30 Seconds, 1 Minute, 5 Minutes
In college, I took a life drawing class and learned a helpful sketching exercise I still like doing today. While drawing last night, I realized that I use the philosophy behind this exercise in my web design process and day-to-day life.
The Sketching Exercise
The exercise I learned helps you quickly draw accurate life drawings by leveraging three rounds of sketching with increasing time and attention to detail.
To get started, you need to find something to draw and grab a timer. (I usually use the one on my phone.) Find a pencil and a piece of paper, and divide the paper into three boxes. You’ll be doing a series of 3 separate timed sketches. (If you’d like, you can follow along at home!)
30 Second Sketch
The first round is short! You have only 30 seconds to draw your scene. This isn’t nearly enough time, but that’s why it works!
The short duration forces you to get started quickly. There’s no time to hem or haw and get stuck in a creative block. You’ve only got 30 seconds. You’d better get started.
You’re going to make mistakes, but that’s good! There’s no way your 30-second drawing will be a masterpiece, so it’s okay if you get the scale wrong, mess up the shape of an object, or end up going off the paper. This is important: by making these mistakes early, you learn what not to do in your final drawing.
It also helps you to get a sense of your scene’s overall shape and composition. What needs to be big? What’s too small? What’s going to take a lot of time?

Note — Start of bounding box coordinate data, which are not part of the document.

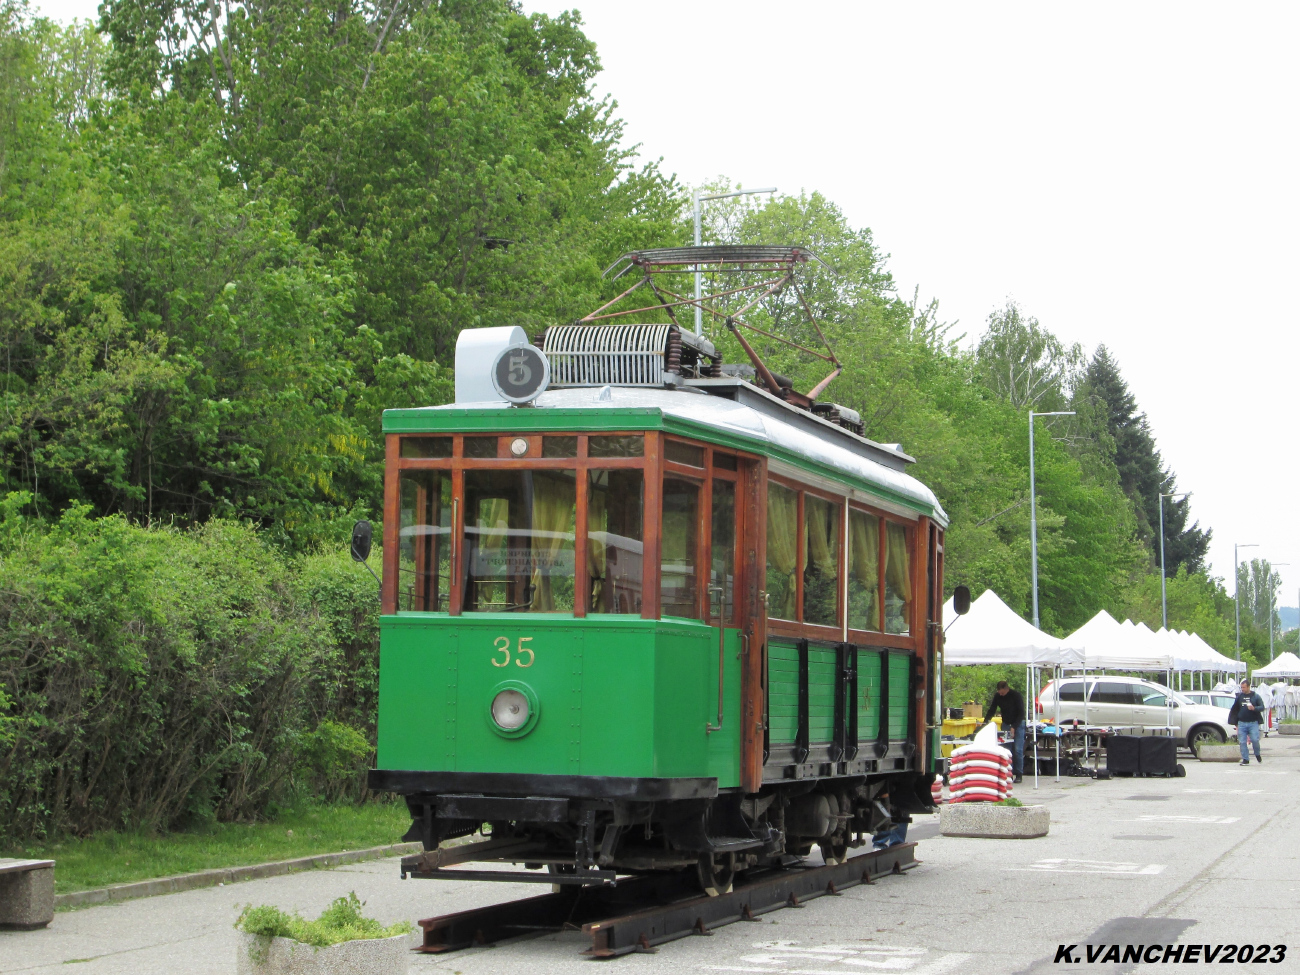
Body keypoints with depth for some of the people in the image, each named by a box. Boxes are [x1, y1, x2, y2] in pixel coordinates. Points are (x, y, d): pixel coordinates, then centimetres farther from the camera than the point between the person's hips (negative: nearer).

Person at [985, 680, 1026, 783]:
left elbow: (1021, 713, -16)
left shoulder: (1016, 695, -17)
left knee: (1018, 750, -10)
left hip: (1018, 724, -4)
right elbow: (991, 710, 1)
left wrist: (1014, 727, -24)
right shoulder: (997, 696, -5)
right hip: (1006, 724, 4)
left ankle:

This phase doesn’t end with a beautiful drawing, but that’s okay: you’re learning important lessons about how to draw your object. Take a breather and review your sketch. What went well? What went wrong? What will you do differently in the next sketch?
1 Minute Sketch
You only have a minute for your next sketch. That’s still really short, but it’s also twice as long as 30 seconds. And you’ve got a superpower: you’ve already done this drawing. Sure, you only spent 30 seconds doing it, and the drawing wasn’t great, but you learned about the general shape of your scene and what not to do.
The second sketching session is an opportunity to refine what you’ve learned. It’s still not enough time to do a good drawing (for me, at least), so moving fast and making mistakes is still okay. While the first sketch was a mad rush to get anything drawn, the second sketch allows you to spend a little more time planning your final drawing.
During this sketch I get a better sense of the overall composition and figure out which parts of the drawing will be the most challenging. I’m still not aiming to create a great drawing; I’m trying to gain a better understanding of my scene and how I’ll draw it.
5 Minute Sketch
You’ve got 5 minutes for the final sketch (though I’ll often cheat and go longer if I’m having fun.) This still isn’t a ton of time, but at this point, you’ve already drawn your scene twice! You’ve got this.
This is the first point in the process where I start to focus on making a quality drawing. I’ve made a ton of mistakes in the first two drawings, so I know what not to do. I’ve also gotten a good sense of my scene’s composition and what parts will require the most time.
By the end of the 5 minutes (or longer if I cheat), I usually have a sketch that I’m pretty happy with!
What’s the point?
The secret behind this exercise is that you don’t do your best work on the first try. If I skip the quick sketches and jump right into the final sketch, I spend more time making a worse drawing.
I still make all the same mistakes: I make something too big, my drawing goes off the page, or I do a lousy job. But instead of doing a lousy job in 30 seconds, I do a lousy job over 10 minutes or half an hour.
What the heck does this have to do with web design?
My web design process is longer and more circuitous, but I find myself relying on the same underlying concepts, and I often find myself working through three distinct phases of increasing duration and quality:
- Sketching and Brainstorming: Once I’ve got a good sense of the problem I’m trying to solve, a series of quick sketches helps me explore solutions quickly. This is a great time to make mistakes, try bad ideas, and hit dead ends (quickly!) By the end of this phase, I usually have a couple of ideas that I think could work well.
- Prototyping: I’m still not in a good spot to build the finished product. Which of my ideas is best? How will they actually feel in a browser? What problems am I not thinking about? Prototyping my best ideas helps me to answer these questions, get feedback from my team, and plan out my final design. (I’ll prototype using code so my colleagues and I can try the prototypes in our browsers on real devices and see how they feel.)
- Development: By the end of prototyping, I usually have a good design solution, but it’s often a mess under the hood. Although my prototype code is written for the web, it’s not ready for production. It’s got accessibility and performance issues, bugs, unhandled edge cases, and messy, unmaintainable code. In the final step, I take everything I learned from the first two steps and use it to build a polished experience that I’m proud of.
This process is different from the sketching exercise: I often switch back and forth between these phases as new questions are discovered, and it takes a whole lot longer than six and a half minutes.
But the underlying philosophy is the same: take your time, do quick explorations that allow you to make mistakes, and learn about the problem you’re solving. Don’t jump into the finished product until you’ve made a couple of bad versions of it. Your first try usually isn’t your best.